Vejamos como isso se dá nas opções e comandos do questionário.
A primeira questão versa sobre o horário de chegada ao jantar: “Si te invitan a cenar a las 22:00 y llegas a las 22:20, significará...”,  e apresenta as seguintes opções: a- “que llegas a tiempo” ; b- “que eres impuntual”. A alternativa considerada “correta” na pergunta é a primeira. Mostra-se, assim, que na sociedade espanhola, o atraso é uma prática usual e ninguém se “aborreceria” caso ocorresse uma impontualidade. Será mesmo que todos os quarenta e sete milhões de habitantes, espalhados por todo o território espanhol, não considerariam um atraso a chegada de vinte minutos depois do horário acordado em um compromisso? Não haveria, conforme já dito, certa previsibilidade comportamental de todos os falantes desse país a ter a mesma reação?
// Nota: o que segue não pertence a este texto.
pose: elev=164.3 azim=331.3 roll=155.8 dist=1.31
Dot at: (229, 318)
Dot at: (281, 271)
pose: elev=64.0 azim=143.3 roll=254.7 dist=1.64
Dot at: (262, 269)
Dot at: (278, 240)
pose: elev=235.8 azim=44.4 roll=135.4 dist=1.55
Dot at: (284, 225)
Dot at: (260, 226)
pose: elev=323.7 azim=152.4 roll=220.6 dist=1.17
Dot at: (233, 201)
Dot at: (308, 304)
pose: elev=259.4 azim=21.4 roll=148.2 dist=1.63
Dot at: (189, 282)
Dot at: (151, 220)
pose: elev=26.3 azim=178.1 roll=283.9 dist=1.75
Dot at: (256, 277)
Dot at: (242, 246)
Em relação a essa questão, Moita Lopes (2005:51) postula que na ideia tradicional do ensino de “cultura” de uma LE ocorrem visões fundamentalistas pelas quais os alunos passam a encarar os falantes de uma determinada língua estrangeira: haveria, assim, uma ideia subjacente “de que existe uma essência cultural que pode representar todos os usuários de uma mesma língua”. Uma visão tradicional sobre a cultura que aparenta favorecer cristalizações acerca das condutas dos nativos classificado por Moita Lopes (2005:31) como “pasteurizações”: “os americanos são assim”... “os britânicos são assado” e todos os espanhóis consideram os que chegam vinte minutos após o horário acordado, pontuais.
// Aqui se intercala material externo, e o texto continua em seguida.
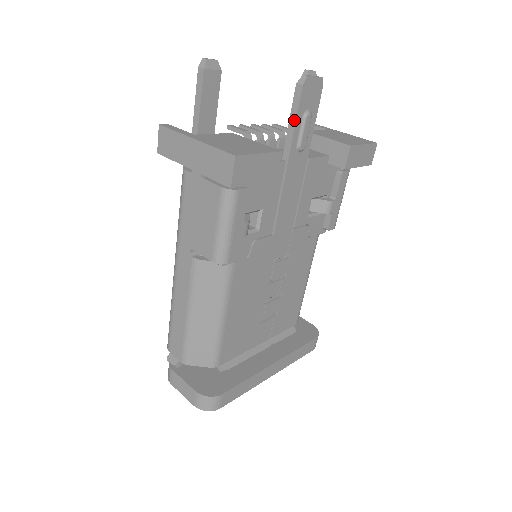
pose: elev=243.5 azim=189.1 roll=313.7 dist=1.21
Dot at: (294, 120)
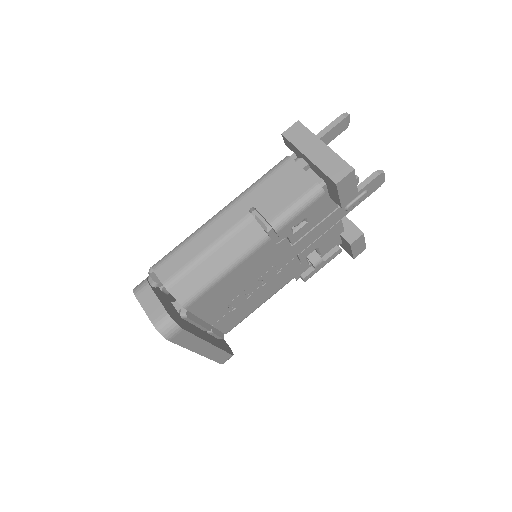
Dot at: (360, 188)
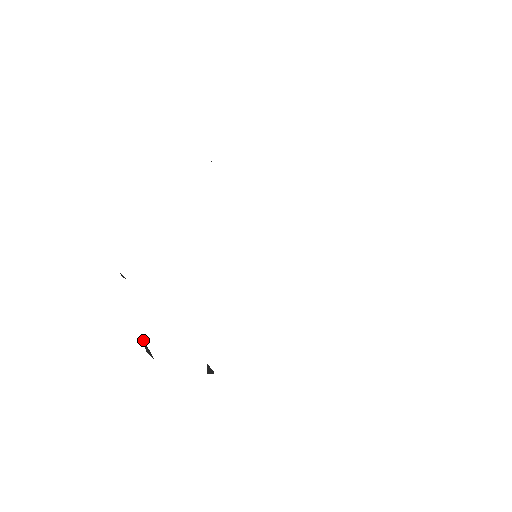
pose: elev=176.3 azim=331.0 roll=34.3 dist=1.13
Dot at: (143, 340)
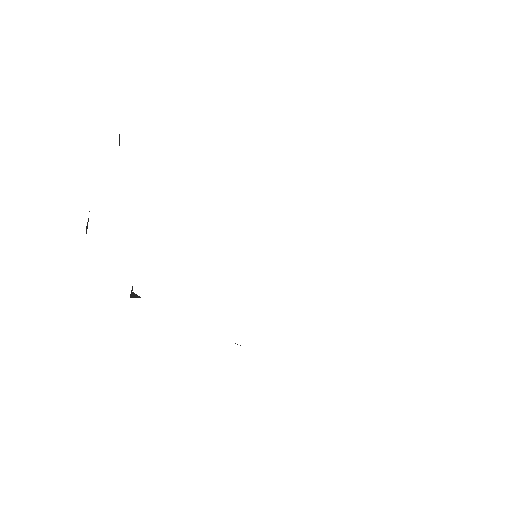
Dot at: (89, 211)
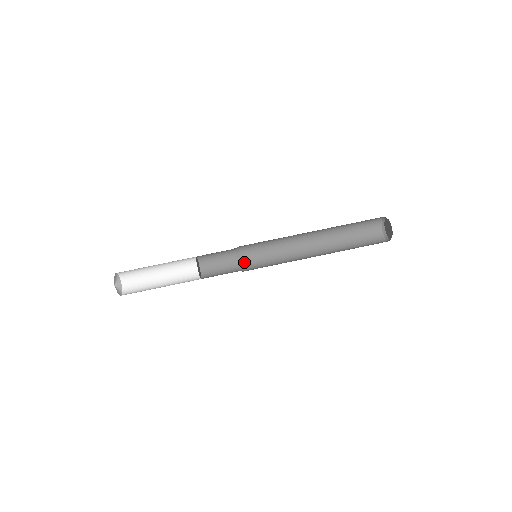
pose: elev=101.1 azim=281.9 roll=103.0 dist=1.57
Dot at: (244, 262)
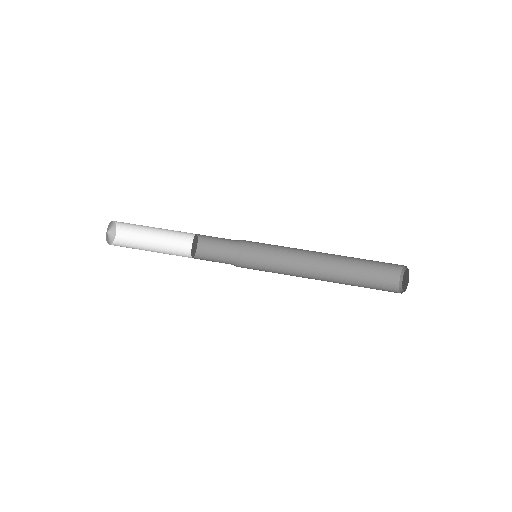
Dot at: (244, 249)
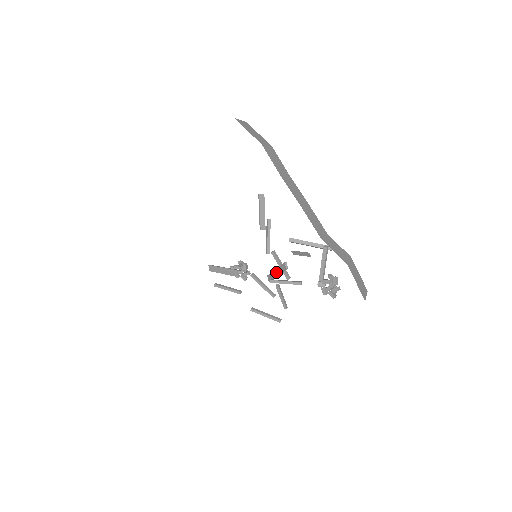
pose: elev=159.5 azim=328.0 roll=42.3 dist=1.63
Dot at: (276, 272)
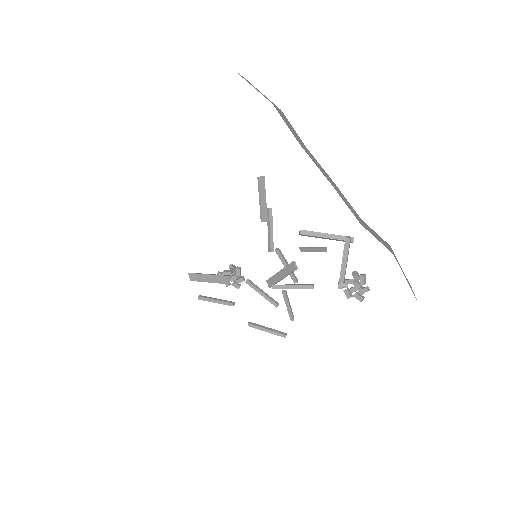
Dot at: (280, 275)
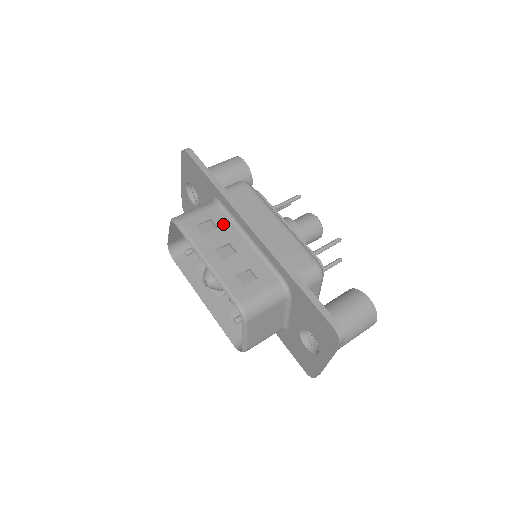
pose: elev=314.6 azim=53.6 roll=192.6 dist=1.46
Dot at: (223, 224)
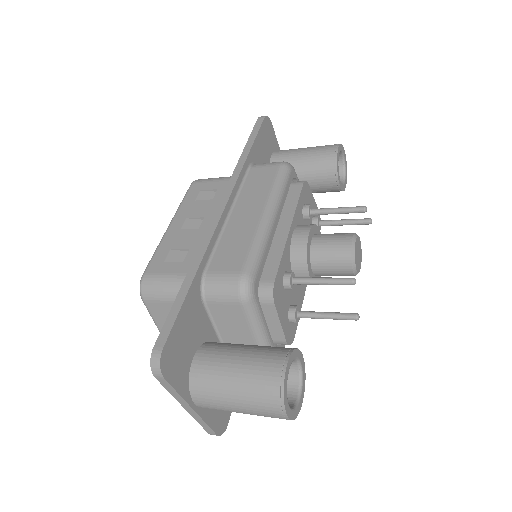
Dot at: occluded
A questão número dois apresenta uma situação  hipotética em que  o aluno faria uso de  um meio de transporte (metrô),  e um espanhol começaria a estabelecer contato visual: “Si estás en el metro y alguien te mira, pensarás que: opção a-  es un maleducado; opção b- que quiere”ligar” contigo e opção c- que es normal que la gente mire”. O gabarito oferece como opção a resposta c. Novamente, o material “prevê” um comportamento espanhol: ser “natural” a observação de pessoas nos transportes públicos.  O motivo do olhar- por falta de educação- ou a razão de um tom de desejo sexual pela questão do “ligar” são descartados na opção: uma determinada cultura teria, desse modo, ações que seriam naturais: é normal que o brasileiro sambe, o alemão goste de cerveja, o argentino dance tango e tantos outros povos tenham em suas culturas uma essência imutável.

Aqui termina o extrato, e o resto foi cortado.